Haney-López claimed that the GOP’s platform is strategically—not expressly—racist, using coded political language since the 1960s to attract white voters. Like dog whistles, which are undetectable to the human ear, terms such as “illegal alien,” “inner city,” and “welfare queen,” imply anti-immigrant and anti-black sentiments and convey undetectable biases.
By appealing to voters’ biases, Republicans convey the message that big government wastes money on welfare for undeserving minorities. Once in office, Republican politicians can pursue an agenda of cutting government funding and giving tax breaks to the wealthy, he asserted.
This agenda undermines the social and economic stability of the middle class, affecting the white constituents that voted for it, by tilting the economy toward the 1 percent and away from the middle class. “If you want to understand the economic crisis in the middle class at large—not just the fate of poor minorities, but the 99 percent—you have to think about how race is being used in politics,” Haney-López said.

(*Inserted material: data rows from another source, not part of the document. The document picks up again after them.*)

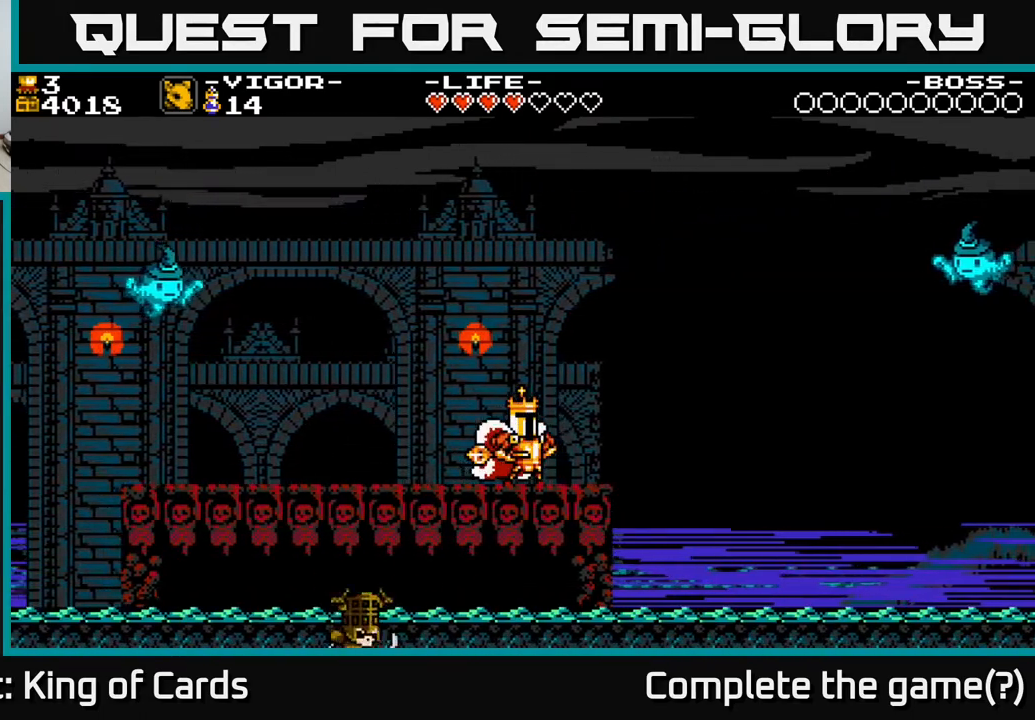
{"buttons": ["DPAD_LEFT"], "events": [[500, "DPAD_LEFT", "down"]]}
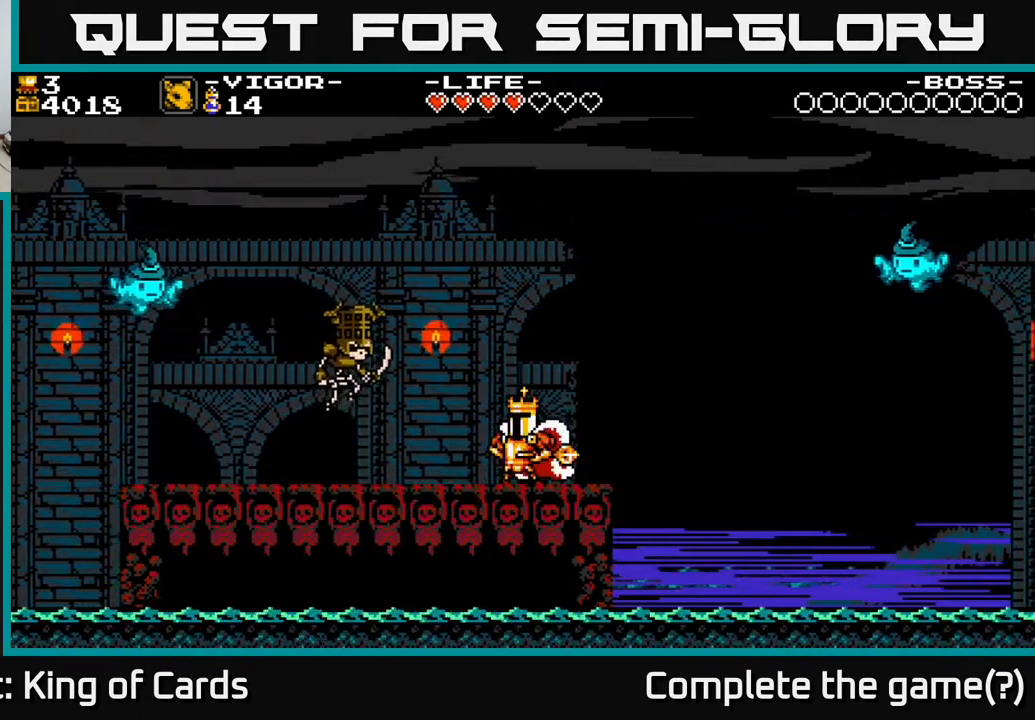
{"buttons": [], "events": [[200, "X", "down"], [283, "X", "up"], [483, "DPAD_LEFT", "up"]]}
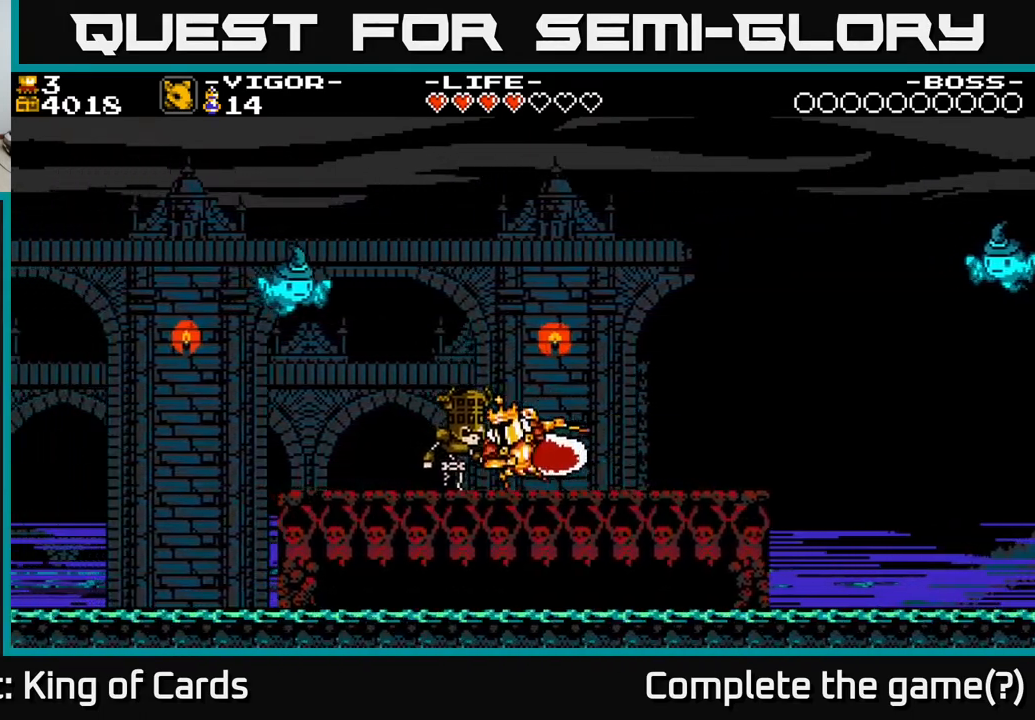
{"buttons": [], "events": [[350, "DPAD_LEFT", "down"], [450, "DPAD_LEFT", "up"]]}
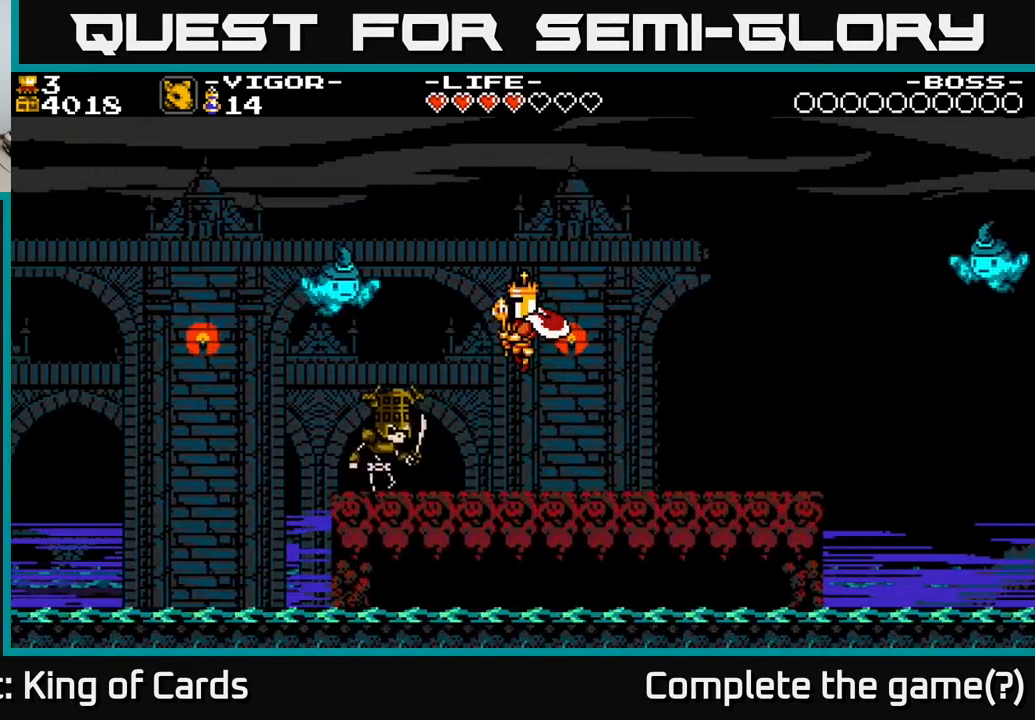
{"buttons": [], "events": [[183, "DPAD_LEFT", "down"], [317, "X", "down"], [433, "DPAD_LEFT", "up"], [433, "X", "up"]]}
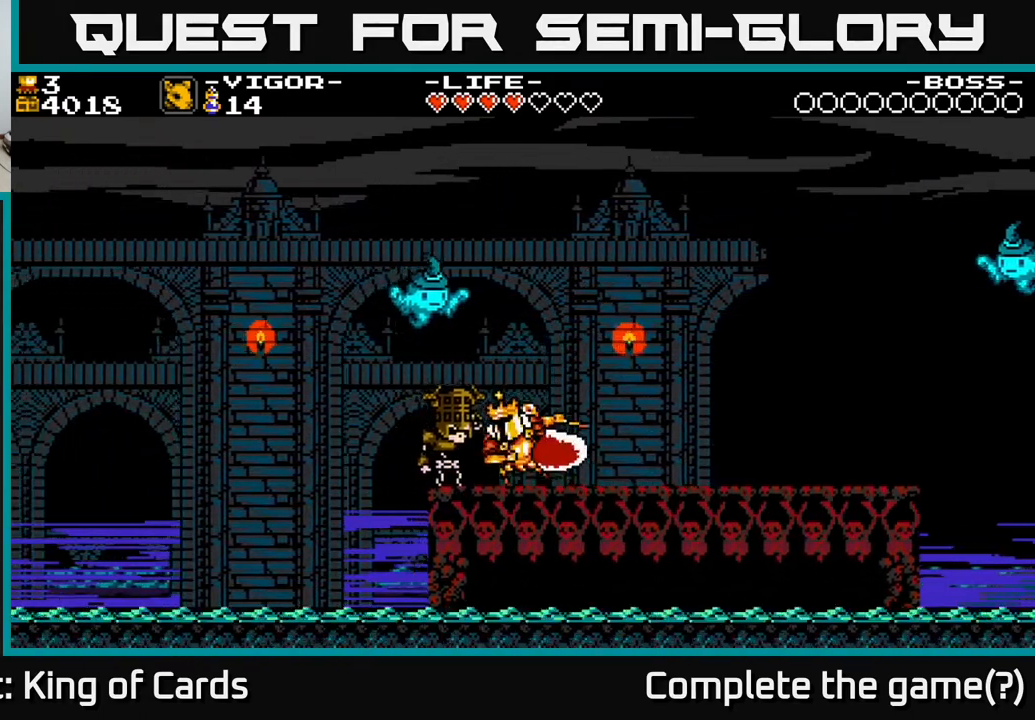
{"buttons": ["DPAD_RIGHT"], "events": [[117, "DPAD_RIGHT", "down"]]}
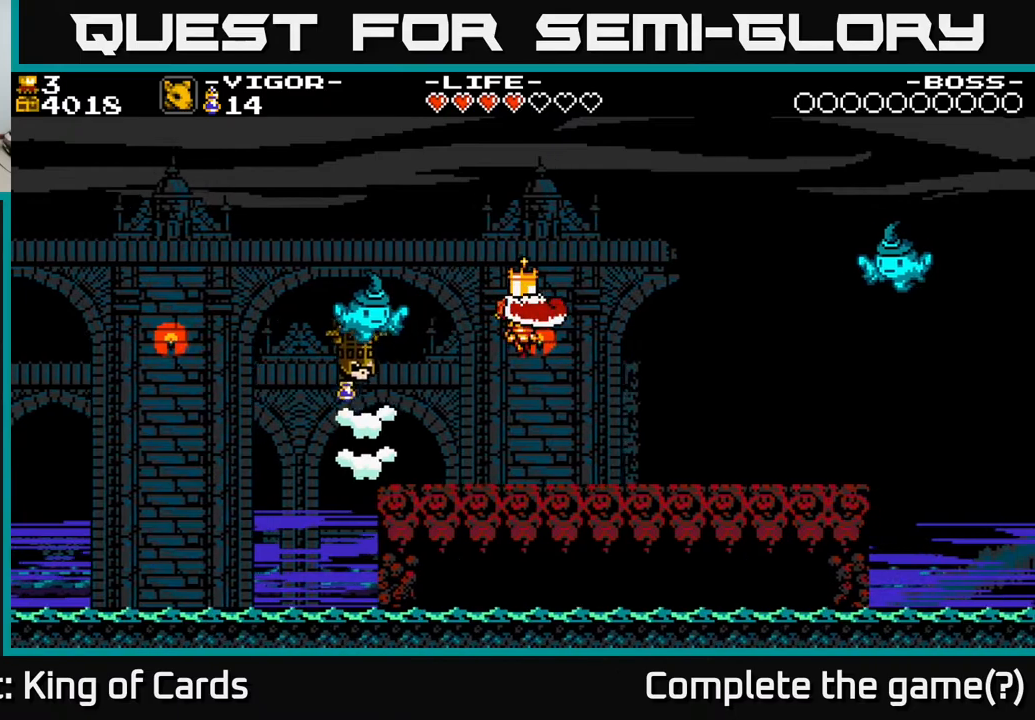
{"buttons": ["DPAD_RIGHT"], "events": []}
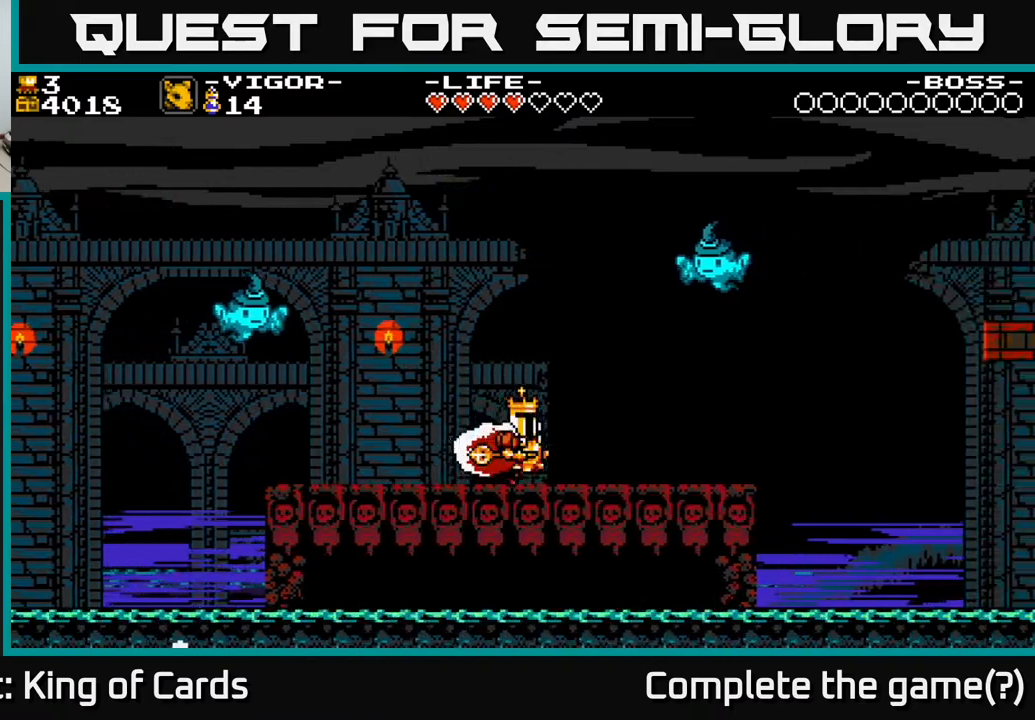
{"buttons": ["DPAD_LEFT"], "events": [[17, "DPAD_RIGHT", "up"], [50, "A", "down"], [450, "DPAD_LEFT", "down"], [467, "A", "up"]]}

He argued that dog whistle politics began in the 1960s when southern states resisted integration. Instead of using race as a justification, they fought for states’ rights. “‘States’ rights is an abstract concept and is easier to defend than bigotry,” he said.
Since the states’ rights debate, the country has experienced the “southernization” of its national politics with the spread of this kind of politics.
“This has been a concerted GOP effort since 1963, and we see it no more effectively than in 2014, when the three major themes of the Republican candidates were ISIS and Ebola crossing the southern border…along with the illegal aliens, presumably, plus Obama’s incompetence. These are all racially charged allegations,” Haney-López said.
Haney-López concluded by blaming the politicians, not the people, for the prevalence of racism in American society. “Most racists are fundamentally good people,” he said. “They’re not pathological—they’re reared in societies that create, that foster, that support empathy and engagement with some, but that also support dehumanization and cruelty and violence toward others.”